Sebagian ulama berpendapat bahwa Lailatul Qadar berlangsung di antara hari dalam dua pekan terakhir Ramadhan. Sementara itu, sebagian ulama lainnya meyakini Lailatul Qadar tepat pada hari ke-27 Ramadhan.
Terlepas dari perbedaan ketentuan berlangsungnya Lailatul Qadar, setiap kelompok masyarakat memiliki cara sendiri dalam menyambut malam istimewa itu.
"Lailatul Qadar di yakini jatuh pada malam ke-27 Ramadhan," kata H. Darmawi Wardhana Zalik Aris, Ketua Umum (Ketum) Lembaga Melayu Riau (LMR) menyikapi malam ke 27 Ramadhan ini.
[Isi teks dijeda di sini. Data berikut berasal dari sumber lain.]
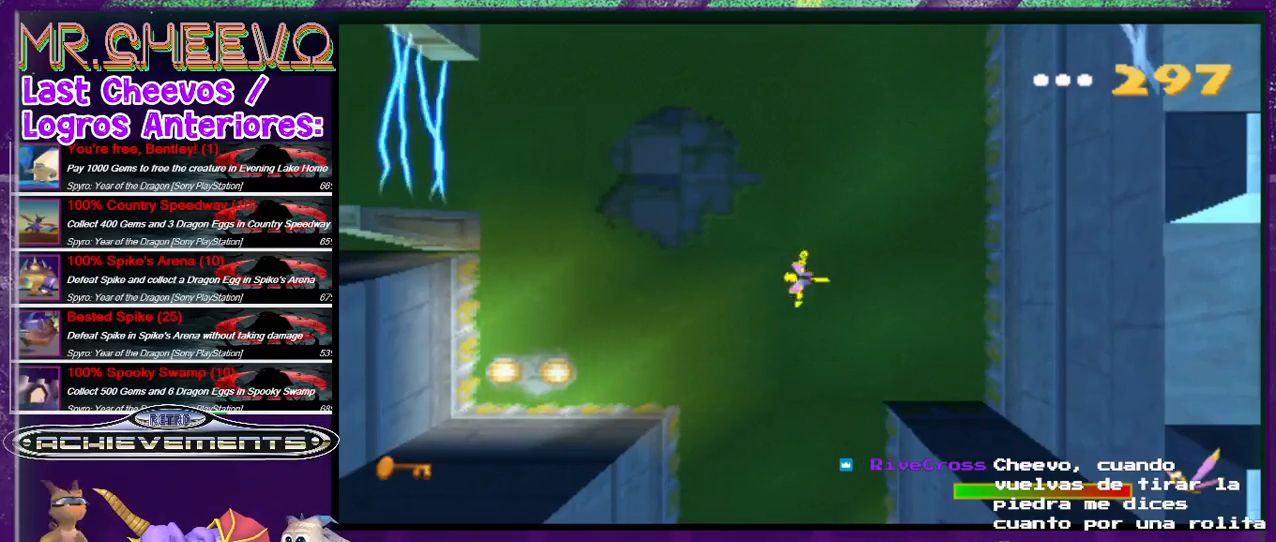
{"buttons": [], "events": []}
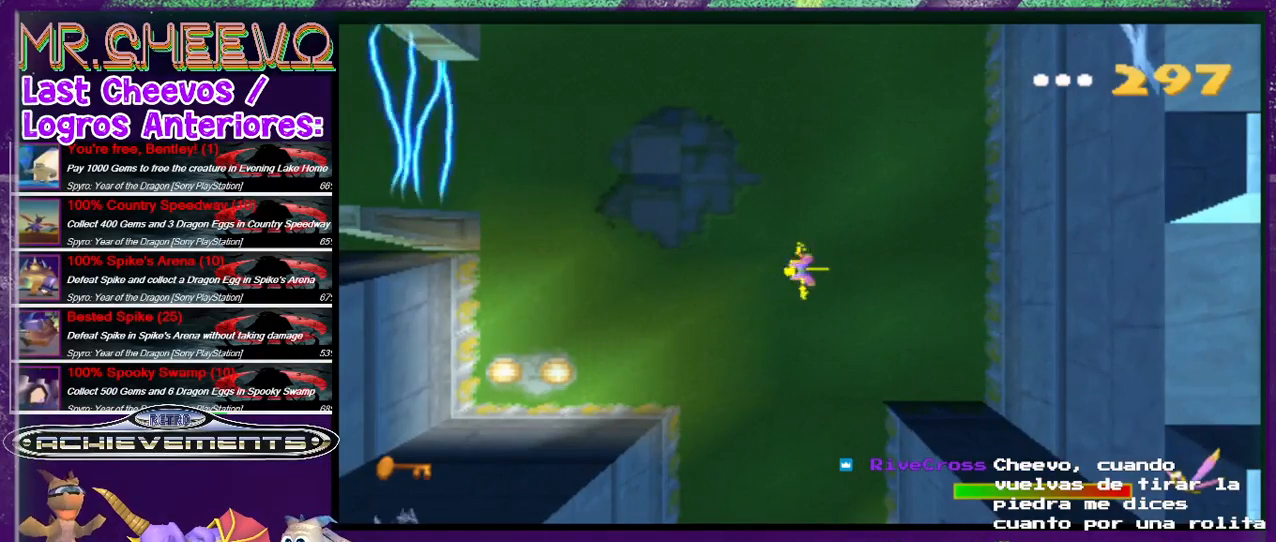
{"buttons": ["SQUARE", "DPAD_UP"], "events": [[167, "DPAD_UP", "down"], [400, "SQUARE", "down"]]}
"Lailatul Qadar diyakini sebagai malam seribu bulan, sehingga amal ibadah yang dilakukan pada malam itu setara dengan amal ibadah selama seribu bulan," kata Darmawi menilai.
Demikian pula di Kepulauan Riau, tepatnya di Kabupaten Lingga, yang memiliki tradisi Tujuh Likur untuk menyambut Lailatul Qadar.
"Tujuh Likur yang berarti 27, masyarakat Lingga meyakini Lailatul Qadar berlangsung pada malam ke-27 Ramadhan."
"Pelaksanaan Tradisi Tujuh Likur merupakan kebiasaan masyarakat Kabupaten Lingga yang telah berlangsung sejak lama dan tetap dilestarikan hingga kini," kata Nazum, salah satu tokoh warga Daik dalam bincang-bincangnya melalui ponselnya, Minggu.
Menyambut malam lailatur qadar warga buat lampu colok
Tetapi Nazum menilai, meskipun warga meyakini malam itu ada di hari ke-27, acara menyambut Lailatul Qadar telah dilaksanakan sejak 10 terakhir puasa Ramadhan.
Menurutnya, tradisi Tujuh Likur dilaksanakan di dua lokasi, yaitu dilakukan di masjid dan di rumah masing-masing warga.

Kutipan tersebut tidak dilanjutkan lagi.